Bela Malaquias. Para quem não conhece a unita e o seu fundador.
Florbela Catarina “Bela” Malaquias (Luena, 26 de janeiro de 1959) é uma ativista política, jornalista, escritora, ex-militar e advogada angolana. Sua carreira política iniciou-se como ativista da União Nacional para a Independência Total de Angola (UNITA).
Participante da guerra civil, tinha a patente de capitã do braço armado da UNITA, as Forças Armadas de Libertação de Angola (FALA)
Biografia.
Nascida em Luena, em 26 de janeiro de 1959, seu pai é Nelson Malaquias, funcionário da Companhia do Caminho de Ferro de Benguela, e sua mãe é Amélia Malaquias, trabalhadora doméstica. Nelson Malaquias foi um activista anticolonial que, em 1966, tornou-se um dos organizadores das primeiras células da UNITA na província do Moxico. Foi detido pela Polícia Internacional e de Defesa do Estado (PIDE) e encarcerado no Huambo. A sua mãe Amelia, com seis filhos, dentre eles Florbela, foi internada no Presídio de São Nicolau também conhecido como Centro Prisional do Bentiaba, na província do Namibe. Como a militância política da família na UNITA a envolvia desde a sua infância, passou a fazer parte dos quadros da ala feminina do partido, a Liga da Mulher Angolana (LIMA), ainda na adolescência. Foi a autora do hino da LIMA.
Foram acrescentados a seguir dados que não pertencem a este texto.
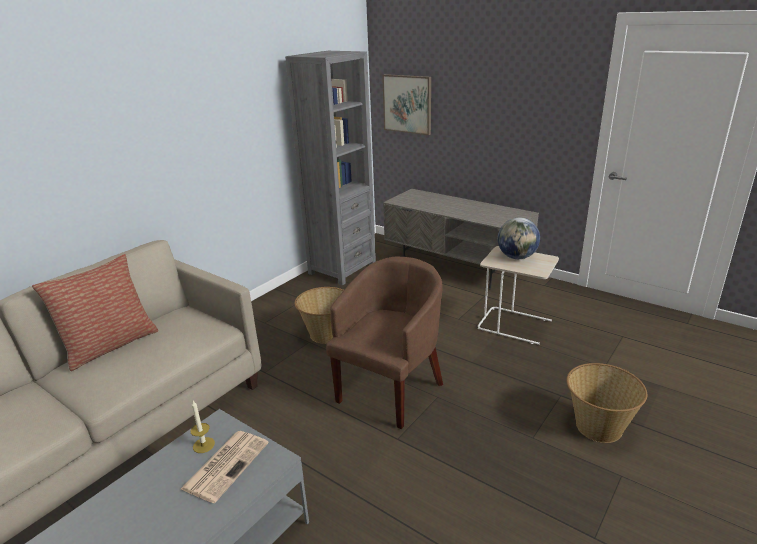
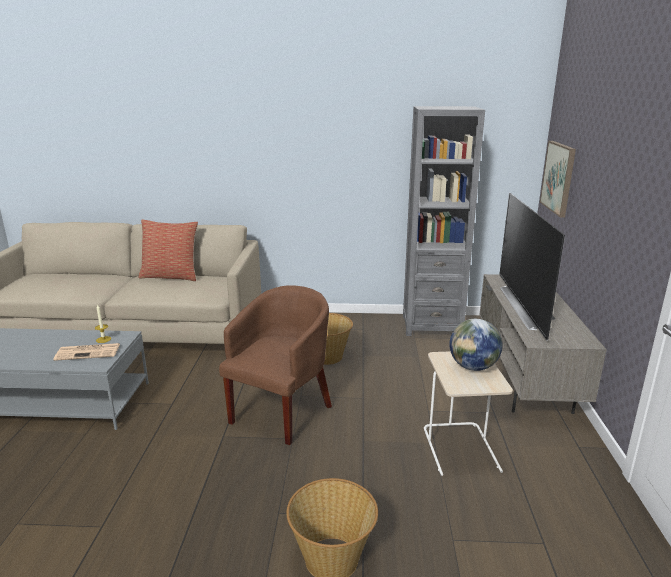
camera: 55 degrees right, 5 degrees down
(391, 389) = (282, 411): brown armchair -> brown armchair turned 60 degrees counterclockwise
(456, 209) = (526, 306): none -> television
Serviu nas FALA ainda nas guerras de independência angolana.
Participou também na guerra civil contra o recém-independente Estado angolano. Ocupou cargos de comando, chegando ao posto de capitã das FALA.
Sua capacidade comunicativa a projetou para tornar-se locutora da rádio partidária “Voz da Resistencia do Galo Negro-Angola” (VORGAN), apresentando vários programas informativos.Foi neste período que ganhou a alcunha de “Bela”.
Enquanto estava na Jamba-Cueio, capital de facto da UNITA, Florbela Malaquias entrou em conflito com Jonas Savimbi, manifestando desacordo com o exacerbado patriarcalismo, militarismo e um culto à personalidade entorno do líder da UNITA.
Neste período o partido, sob ordens de Savimbi, levou a cabo repressões contra suspeitos de conspiração e espionagem, além de execuções com rituais tribais e místicos, das quais as mulheres foram as principais vítimas — episódios conhecidos como “Setembro Vermelho”.No outono de 1983, Florbela Malaquias conseguiu fugir de uma base da UNITA em Bailundo, onde estava encarcerada acusada de traição e feitiçaria, e depois mudar-se para Luanda.
Conseguiu escapar, mas Eugénio Manuvakola, então seu marido, continuou sob custódia do partido. Somente não foi morta na Jamba por intervenção de seu primo, Samuel Epalanga, influente na liderança do partido e chefe dos serviços de inteligência da UNITA, a Brigada Nacional de Defesa do Estado (Brinde) — justamente a organização responsável pelos assassinatos extrajudiciais ordenados por Savimbi.
Em novembro de 2019, Florbela Malachias publicou o livro Heroínas da Dignidade: Memórias de guerra, um invulgar testemunho de um feminicídio e da desmistificação da figura idolatrada de Jonas Savimbi. Ela caracterizou Savimbi negativamente e detalhou os episódios da “caça às bruxas” na Jamba.
A descrição dos episódios provocou uma forte reação de negação por parte dos representantes da UNITA. Foi instaurado um processo criminal devido a ameaças de morte contra ela.
A publicação e as ameaças subsequentes aumentaram dramaticamente a proeminência nacional de Bela Malaquias, tornando-a uma voz associada ao combate ao feminicídio, à violência contra a mulher e à pedofilia.